### DATA:
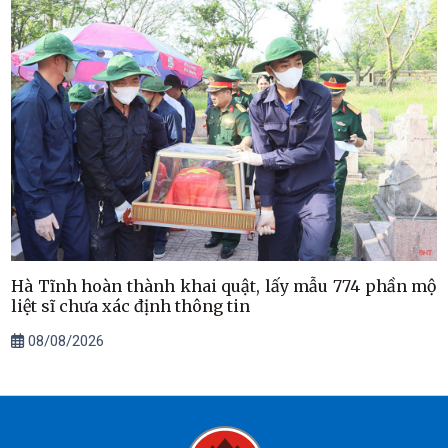
Hà Tĩnh hoàn thành khai quật, lấy mẫu 774 phần mộ
liệt sĩ chưa xác định thông tin
08/08/2026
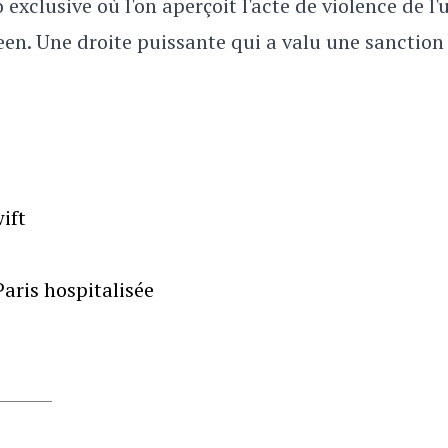
exclusive où l'on aperçoit l'acte de violence de l'
en. Une droite puissante qui a valu une sanction
ift
aris hospitalisée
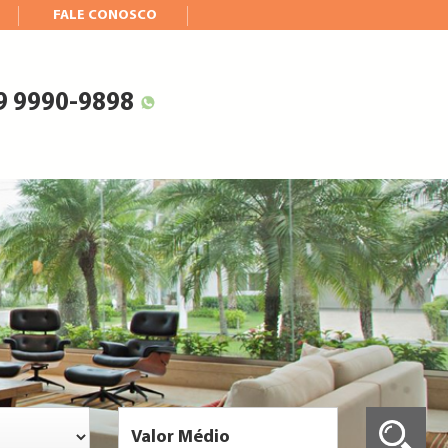
FALE CONOSCO
 9 9990-9898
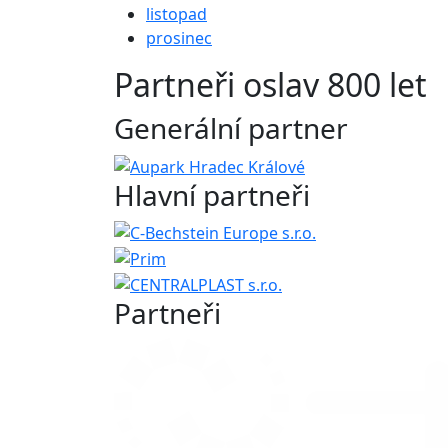
listopad
prosinec
Partneři oslav 800 let
Generální partner
Hlavní partneři
Partneři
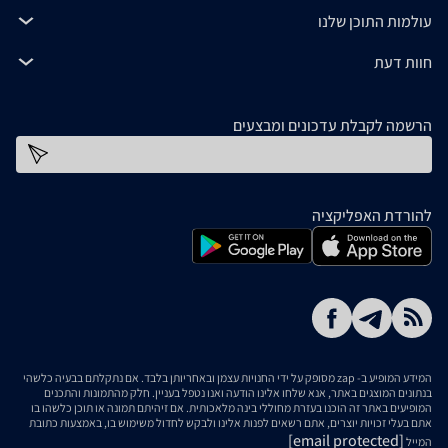
עולמות התוכן שלנו
חוות דעת
הרשמה לקבלת עדכונים ומבצעים
כתובת דוא''ל
להורדת האפליקציה
המידע המופיע ב- zap מסופק על ידי החנויות עצמן ובאחריותן בלבד. אם נתקלתם בבעיה כלשהי
בנתונים המוצגים באתר, אנא שלחו אלינו הודעה ואנו נטפל בעניין. חלק מהתמונות והתכנים
המופיעים באתר זה הוכנו בעזרת מחוללי בינה מלאכותית. אם זיהיתם תמונה או תוכן כלשהו בו
אתם בעלי זכויות יוצרים, אתם רשאים לפנות אלינו ולבקש לחדול משימוש בו, באמצעות כתובת
[email protected]
המייל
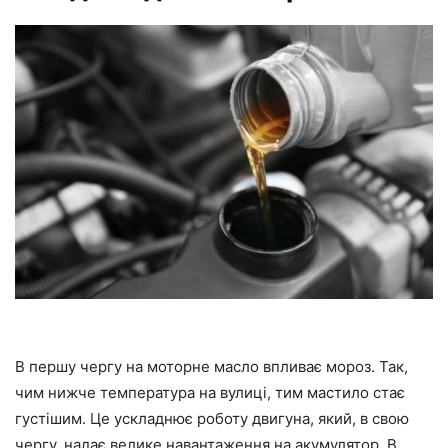
В першу чергу на моторне масло впливає мороз. Так,
чим нижче температура на вулиці, тим мастило стає
густішим. Це ускладнює роботу двигуна, який, в свою
чергу, надає велике навантаження на акумулятор. В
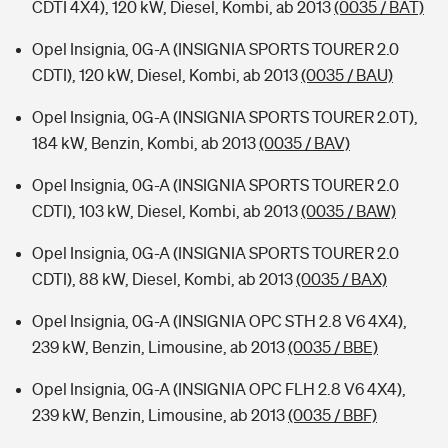
CDTI 4X4), 120 kW, Diesel, Kombi, ab 2013
(0035 / BAT)
Opel Insignia, 0G-A (INSIGNIA SPORTS TOURER 2.0
CDTI), 120 kW, Diesel, Kombi, ab 2013
(0035 / BAU)
Opel Insignia, 0G-A (INSIGNIA SPORTS TOURER 2.0T),
184 kW, Benzin, Kombi, ab 2013
(0035 / BAV)
Opel Insignia, 0G-A (INSIGNIA SPORTS TOURER 2.0
CDTI), 103 kW, Diesel, Kombi, ab 2013
(0035 / BAW)
Opel Insignia, 0G-A (INSIGNIA SPORTS TOURER 2.0
CDTI), 88 kW, Diesel, Kombi, ab 2013
(0035 / BAX)
Opel Insignia, 0G-A (INSIGNIA OPC STH 2.8 V6 4X4),
239 kW, Benzin, Limousine, ab 2013
(0035 / BBE)
Opel Insignia, 0G-A (INSIGNIA OPC FLH 2.8 V6 4X4),
239 kW, Benzin, Limousine, ab 2013
(0035 / BBF)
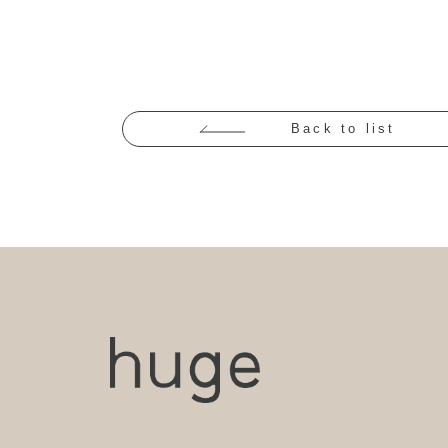
Back to list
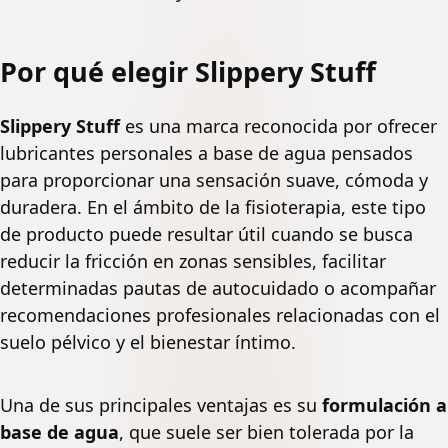
Por qué elegir Slippery Stuff
Slippery Stuff
es una marca reconocida por ofrecer
lubricantes personales a base de agua pensados
para proporcionar una sensación suave, cómoda y
duradera. En el ámbito de la fisioterapia, este tipo
de producto puede resultar útil cuando se busca
reducir la fricción en zonas sensibles, facilitar
determinadas pautas de autocuidado o acompañar
recomendaciones profesionales relacionadas con el
suelo pélvico y el bienestar íntimo.
Una de sus principales ventajas es su
formulación a
base de agua
, que suele ser bien tolerada por la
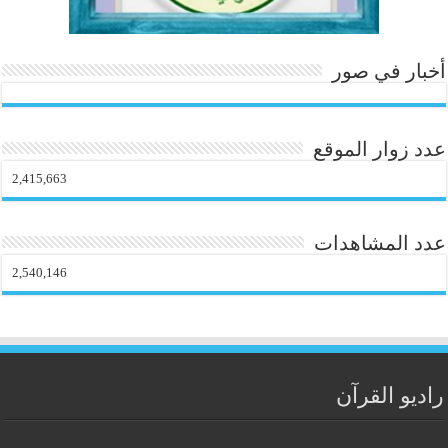
أخبار في صور
عدد زوار الموقع
2,415,663
عدد المشاهدات
2,540,146
راديو القرآن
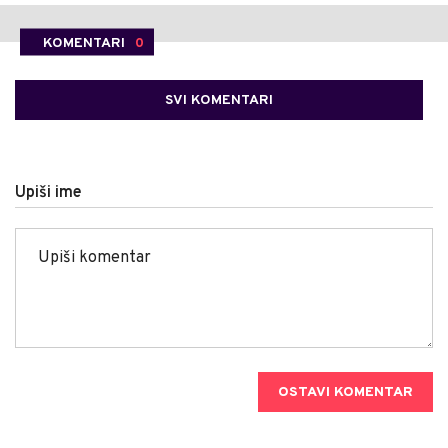
KOMENTARI
0
SVI KOMENTARI
Upiši ime
OSTAVI KOMENTAR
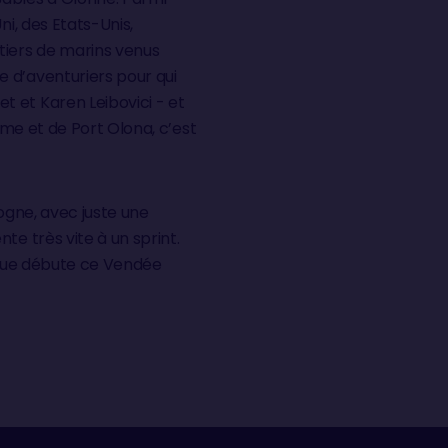
ni, des Etats-Unis,
tiers de marins venus
 d’aventuriers pour qui
 et Karen Leibovici - et
ume et de Port Olona, c’est
cogne, avec juste une
te très vite à un sprint.
se que débute ce Vendée
 six bateaux des avant-
 - où l’on trouve déjà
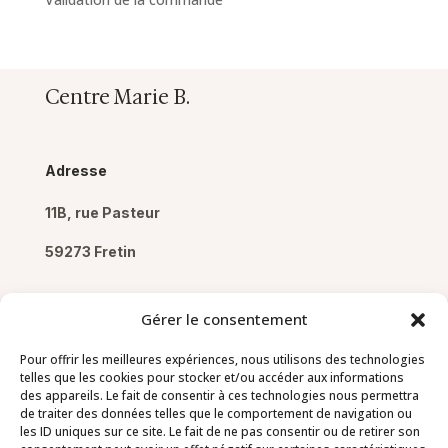
Centre Marie B.
Adresse
11B, rue Pasteur
59273 Fretin
Gérer le consentement
Pour offrir les meilleures expériences, nous utilisons des technologies
Pages
telles que les cookies pour stocker et/ou accéder aux informations
des appareils. Le fait de consentir à ces technologies nous permettra
de traiter des données telles que le comportement de navigation ou
Mentions légales
les ID uniques sur ce site. Le fait de ne pas consentir ou de retirer son
Politique de confidentialité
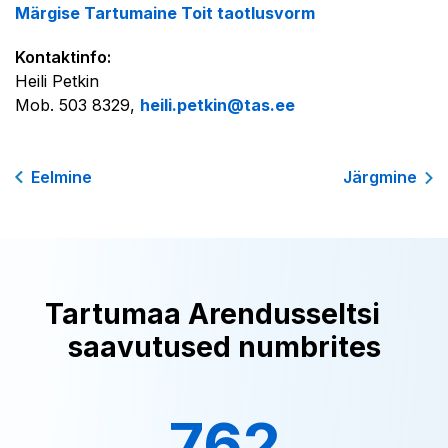
Märgise Tartumaine Toit taotlusvorm
Kontaktinfo:
Heili Petkin
Mob. 503 8329,
heili.petkin@tas.ee
Eelmine
Järgmine
Tartumaa Arendusseltsi
saavutused numbrites
762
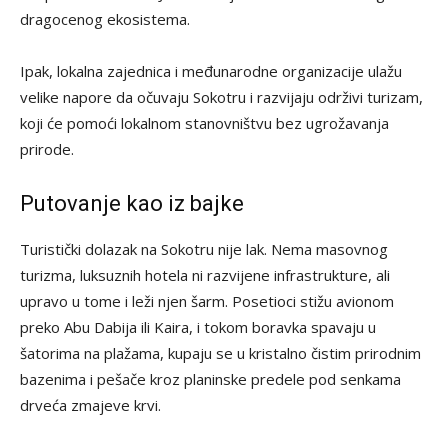
dragocenog ekosistema.
Ipak, lokalna zajednica i međunarodne organizacije ulažu
velike napore da očuvaju Sokotru i razvijaju održivi turizam,
koji će pomoći lokalnom stanovništvu bez ugrožavanja
prirode.
Putovanje kao iz bajke
Turistički dolazak na Sokotru nije lak. Nema masovnog
turizma, luksuznih hotela ni razvijene infrastrukture, ali
upravo u tome i leži njen šarm. Posetioci stižu avionom
preko Abu Dabija ili Kaira, i tokom boravka spavaju u
šatorima na plažama, kupaju se u kristalno čistim prirodnim
bazenima i pešače kroz planinske predele pod senkama
drveća zmajeve krvi.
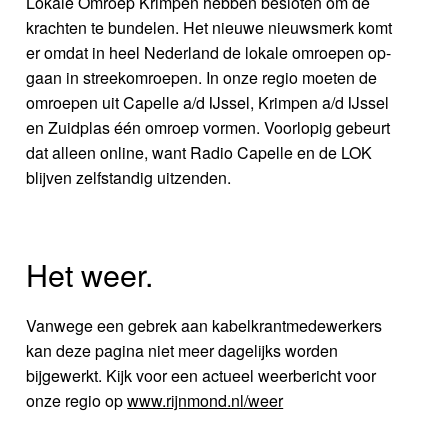
Lokale Omroep Krimpen hebben besloten om de
krachten te bundelen. Het nieuwe nieuwsmerk komt
er omdat in heel Nederland de lokale omroepen op-
gaan in streekomroepen. In onze regio moeten de
omroepen uit Capelle a/d IJssel, Krimpen a/d IJssel
en Zuidplas één omroep vormen. Voorlopig gebeurt
dat alleen online, want Radio Capelle en de LOK
blijven zelfstandig uitzenden.
Het weer.
Vanwege een gebrek aan kabelkrantmedewerkers
kan deze pagina niet meer dagelijks worden
bijgewerkt. Kijk voor een actueel weerbericht voor
onze regio op
www.rijnmond.nl/weer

### TASK TO CARRY OUT:
The answer must be every line from the records above that contains the word "base", copied out.

### TASK ANSWER:
lubricantes personales a base de agua pensados
base de agua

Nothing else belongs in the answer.